Falo das intenções para esse trabalho, do desejo de mostrar uma imagem diferente das diversas Juventudes Negras que existem em Teresina, e o artista concorda. Existem muitos outros caminhos para negros e negras nesta cidade, do que aquele que nos leva a ser pintado como criminoso pelos portais de notícia.

“A periferia também tem esse lado bom, só que a galera não quer reconhecer esse lado. A mídia só mostra o que dá dinheiro, dá grana, sabe? Mas tem uma galera da dança, da arte, da música, que estão preocupados em fazer alguma mudança. Só que eles acabam não tendo visibilidade, né?”

O ano de 2023 começou trazendo boas experiências para o artista, como o Festival Batukada, festa que reuniu as mais diversas tribos em um só evento. Idealizado e organizado por Preto Kedé, o festival promete continuar trazendo esse clima dançante para as mais diversas regiões da cidade.

Rap, Funk, Axé, Reggae, Xiola e até mesmo o Pagodão, tão amado por Kedé, os ritmos ocuparam o centro da cidade no período do Carnaval. Além da música, brechós e artesanatos tornaram o evento ainda mais interessante para todos que compareceram.

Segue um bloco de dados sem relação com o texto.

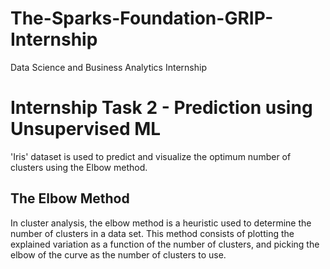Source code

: # The-Sparks-Foundation-GRIP-Internship
Data Science and Business Analytics Internship 
# Internship Task 2 - Prediction using Unsupervised ML
'Iris' dataset is used to predict and visualize the optimum number of clusters using the Elbow method.

## The Elbow Method
In cluster analysis, the elbow method is a heuristic used to determine the number of clusters in a data set. This method consists of plotting the explained variation as a function of the number of clusters, and picking the elbow of the curve as the number of clusters to use.
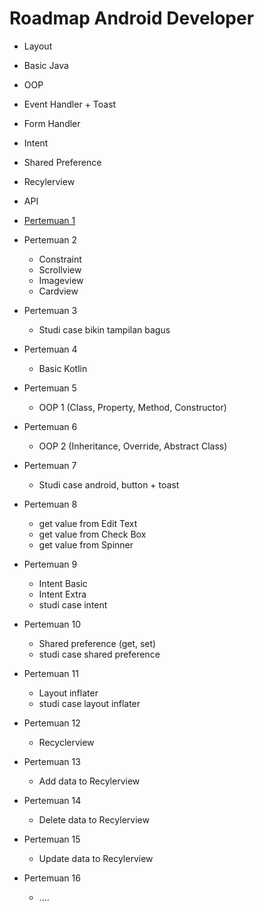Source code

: # Roadmap Android Developer

- Layout
- Basic Java
- OOP
- Event Handler + Toast
- Form Handler
- Intent
- Shared Preference
- Recylerview
- API

- [Pertemuan 1](dosc/pertemuan1.md)
- Pertemuan 2
  - Constraint
  - Scrollview
  - Imageview
  - Cardview
- Pertemuan 3
  - Studi case bikin tampilan bagus
- Pertemuan 4
  - Basic Kotlin
- Pertemuan 5
  - OOP 1 (Class, Property, Method, Constructor)
- Pertemuan 6
  - OOP 2 (Inheritance, Override, Abstract Class)
- Pertemuan 7
  - Studi case android, button + toast
- Pertemuan 8
  - get value from Edit Text
  - get value from Check Box
  - get value from Spinner
- Pertemuan 9
  - Intent Basic
  - Intent Extra
  - studi case intent
- Pertemuan 10
  - Shared preference (get, set)
  - studi case shared preference
- Pertemuan 11
  - Layout inflater
  - studi case layout inflater
- Pertemuan 12
  - Recyclerview
- Pertemuan 13
  - Add data to Recylerview
- Pertemuan 14
  - Delete data to Recylerview
- Pertemuan 15
  - Update data to Recylerview
- Pertemuan 16
  - ....
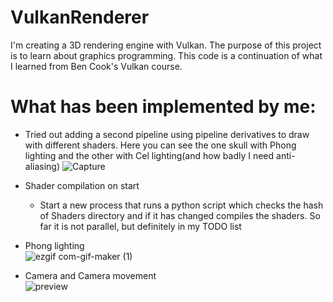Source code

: # VulkanRenderer
I'm creating a 3D rendering engine with Vulkan. The purpose of this project is to learn about graphics programming. This code is a continuation of what I learned from Ben Cook's Vulkan course.

# What has been implemented by me:
- Tried out adding a second pipeline using pipeline derivatives to draw with different shaders. Here you can see the one skull with Phong lighting and the other with Cel lighting(and how badly I need anti-aliasing)
![Capture](https://user-images.githubusercontent.com/78436416/120780451-d0603480-c530-11eb-8a2f-f67355e2c9bc.PNG)

- Shader compilation on start
  - Start a new process that runs a python script which checks the hash of Shaders directory and if it has changed compiles the shaders. So far it is not parallel, but definitely in my TODO list
- Phong lighting<br>
![ezgif com-gif-maker (1)](https://user-images.githubusercontent.com/78436416/119230657-e4199d00-bb25-11eb-8487-49971d972134.gif)

- Camera and Camera movement <br>
![preview](https://user-images.githubusercontent.com/78436416/118819153-bd592d80-b8bd-11eb-8954-88b1479cc1ff.gif)
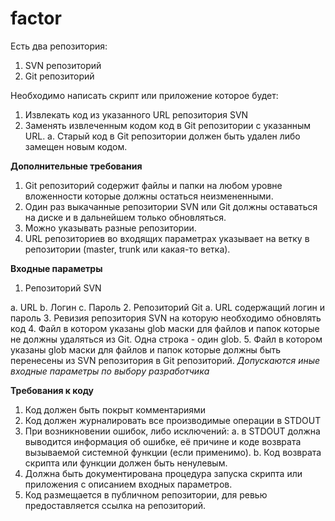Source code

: # factor
Есть два репозитория:
1. SVN репозиторий
2. Git репозиторий

Необходимо написать скрипт или приложение которое будет:
1. Извлекать код из указанного URL репозитория SVN
2. Заменять извлеченным кодом код в Git репозитории с указанным URL.
   a. Старый код в Git репозитории должен быть удален либо замещен новым кодом.

**Дополнительные требования**
1. Git репозиторий содержит файлы и папки на любом уровне вложенности которые должны остаться неизмененными.
2. Один раз выкачанные репозитории SVN или Git должны оставаться на диске и в дальнейшем только обновляться.
3. Можно указывать разные репозитории.
4. URL репозиториев во входящих параметрах указывает на ветку в репозитории (master, trunk или какая-то ветка).

**Входные параметры**
1. Репозиторий SVN

  a. URL
  b. Логин
  c. Пароль
2. Репозиторий Git
  a. URL содержащий логин и пароль
3. Ревизия репозитория SVN на которую необходимо обновлять код
4. Файл в котором указаны glob маски для файлов и папок которые не должны удаляться из Git. Одна строка - один glob.
5. Файл в котором указаны glob маски для файлов и папок которые должны быть перенесены из SVN репозитория в Git репозиторий.
_Допускаются иные входные параметры по выбору разработчика_

**Требования к коду**
1. Код должен быть покрыт комментариями
2. Код должен журналировать все производимые операции в STDOUT
3. При возникновении ошибок, либо исключений:
  a. в STDOUT должна выводится информация об ошибке, её причине и коде возврата вызываемой системной функции (если применимо).
  b. Код возврата скрипта или функции должен быть ненулевым.
4. Должна быть документирована процедура запуска скрипта или приложения с описанием входных параметров.
5. Код размещается в публичном репозитории, для ревью предоставляется ссылка на репозиторий.

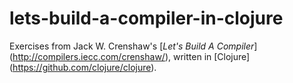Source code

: # lets-build-a-compiler-in-clojure

Exercises from Jack W. Crenshaw's [*Let's Build A Compiler*]
(http://compilers.iecc.com/crenshaw/), written in [Clojure]
(https://github.com/clojure/clojure).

Embalando no sucesso da Batukada e do Carnaval, Kedé lança o seu mais novo single.

Um gostinho do Afrobeat de Teresina, Kiwi é a promessa do artista para um ano repleto de novos desafios.

"Perseverança e resistência eu tenho na minha vida. Nada foi fácil, sabe? Já passei por altos e baixos, e mesmo assim estou aqui resistindo na música. Outras pessoas falam: ‘Ah, é que Teresina é assim’, mas eu prefiro fazer história na minha própria cidade, virar o jogo. Ainda vou conquistar a minha própria cidade e chegar lá fora."

Comentando os desafios de ocupar certos espaços, foi assim que encerramos nossa conversa naquela tarde de novembro. Quatro meses depois ainda percebo a insistência do artista em espalhar a sua história pelos quatro cantos da cidade. E aos poucos os teresinenses vão sentindo a África de Kedé.